Леха поправил детектор, еще раз глянул на портрет Гитлера и пошел вперед.
…
Коридор поворачивал направо и дальше шел по прямой. Одна стена была пустой, если не считать нескольких светильников и кабеля. Вдоль второй шел ряд дверей. Все были открыты. Внутри комнат — столы, шкафы, стеллажи с какими то бумагами. Копаться в них сейчас желания не нашлось ни у кого. Посередине одного из кабинетов расположился роскошный "шокер". Леха направил на него детектор, потом потопал дальше. Предпоследняя комната была выложена кафельной плиткой.
— Медпункт тут был, что ли?
— Великовато для медпункта.
Я провел пучком света от нашлемника по стенам, заглянул в проем в стене. Еще одна такая же. Оборудование вывезено, только с потолка свисает хромированная хирургическая люстра.
— Операционная, — сказал Лось сзади.
— Может быть… Может быть…
Последняя дверь в коридоре вместо номера имела именную табличку. Готическими буквами было написано: "Standartenführer Brandt".
— Разобрать можешь? — поинтересовался Лось.
— Могу. Написано: штандартенфюрер Бранд.
— Типа генерала ихнего?
— Соответствует армейскому званию полковника, — Я толкнул дверь, — Заперто.
— Не проблема.
Лось отодвинул меня, примерился и засадил ногой в дверь над замком. Деревянный косяк расщепился и та распахнулась. Тоже стол, шкафы, бумаги. Рядом со столом стоял большой несгораемый шкаф. Я повернул ручку, потянул — дверь открылась. Пусто.

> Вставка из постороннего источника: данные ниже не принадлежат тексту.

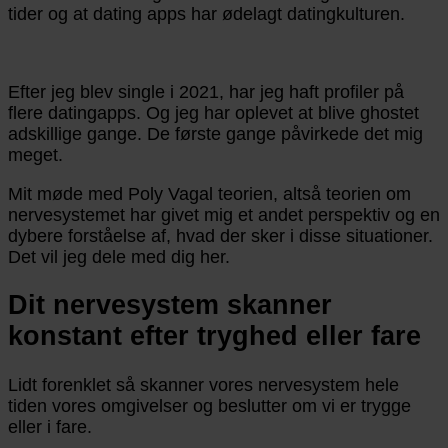
tider og at dating apps har ødelagt datingkulturen.
Efter jeg blev single i 2021, har jeg haft profiler på
flere datingapps. Og jeg har oplevet at blive ghostet
adskillige gange. De første gange påvirkede det mig
meget.
Mit møde med Poly Vagal teorien, altså teorien om
nervesystemet har givet mig et andet perspektiv og en
dybere forståelse af, hvad der sker i disse situationer.
Det vil jeg dele med dig her.
Dit nervesystem skanner
konstant efter tryghed eller fare
Lidt forenklet så skanner vores nervesystem hele
tiden vores omgivelser og beslutter om vi er trygge
eller i fare.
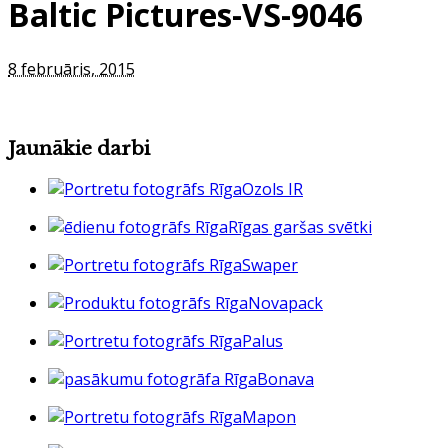
Baltic Pictures-VS-9046
8 februāris, 2015
Jaunākie darbi
Ozols IR
Rīgas garšas svētki
Swaper
Novapack
Palus
Bonava
Mapon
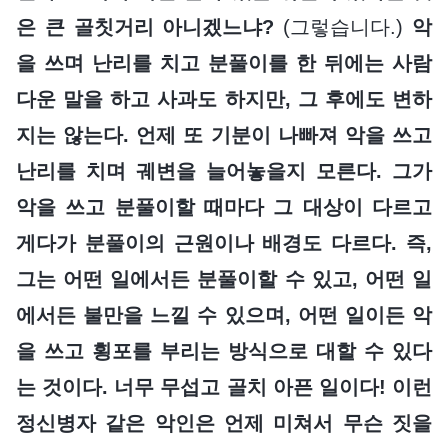
은 큰 골칫거리 아니겠느냐?
(그렇습니다.)
악
을 쓰며 난리를 치고 분풀이를 한 뒤에는 사람
다운 말을 하고 사과도 하지만, 그 후에도 변하
지는 않는다. 언제 또 기분이 나빠져 악을 쓰고
난리를 치며 궤변을 늘어놓을지 모른다. 그가
악을 쓰고 분풀이할 때마다 그 대상이 다르고
게다가 분풀이의 근원이나 배경도 다르다. 즉,
그는 어떤 일에서든 분풀이할 수 있고, 어떤 일
에서든 불만을 느낄 수 있으며, 어떤 일이든 악
을 쓰고 횡포를 부리는 방식으로 대할 수 있다
는 것이다. 너무 무섭고 골치 아픈 일이다! 이런
정신병자 같은 악인은 언제 미쳐서 무슨 짓을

— Вряд ли мы здесь найдем что-то кроме старой бумаги, — сказал Лось.
Я кивнул.
— Согласен. Немцы здесь явно что-то исследовали, но когда комплекс нашли после войны, наши все вывезли. Осталась музейная макулатура и пост, который никому не был особо нужен.
— Но требования секретности здесь были очень высокие.
— В Союзе вообще все секретили по-черному.
Я взял одну из папок, лежавших на стеллаже. Штамп "Ahnenerbe", германский орел посередине, в углу штамп "Geheime Reichssache".
— Аненербе, "Секретно".
— Учил язык?
— Армейским переводчиком был.
— Разведка?
— Ага, — я полистал бумаги, положил папку на место и взял другую, — Отчеты какие-то. Лекарства, химия, опыты… Что-то они тут исследовали. Знать бы: что?
— "Аненербе" — это ведь оккультное общество какое то было у нациков? — Спросил Леха.
— Да. Мистика, оккультизм, происхождение индо-германцев, антропология…
— Кого-кого?
— В Рейхе слово "ариец" употреблялось только в разговорной речи. Правильный термин: "индо-германская раса". Или просто "германская".
— А как же Штирлиц, который истинный ариец?
— Ну это же кино, — я пожал плечами. — Там в "17 мгновениях" выдумок вообще довольно много. Например все эсэсовцы в парадной форме каждый день, а на самом деле они ее надевали два раза в год.
За разговором я наскоро просматривал остальные папки, пролистывая пожелтевшие листы с машинописным готическим текстом. Забирать ничего не стал, оставив документы на стеллаже.
— Возвращаемся. Ничего интересного.
Лось кивнул. Сталкеры потянулись к выходу. Я вышел последним и прикрыл за собой дверь. Балу посмотрел на меня и снова отвел глаза.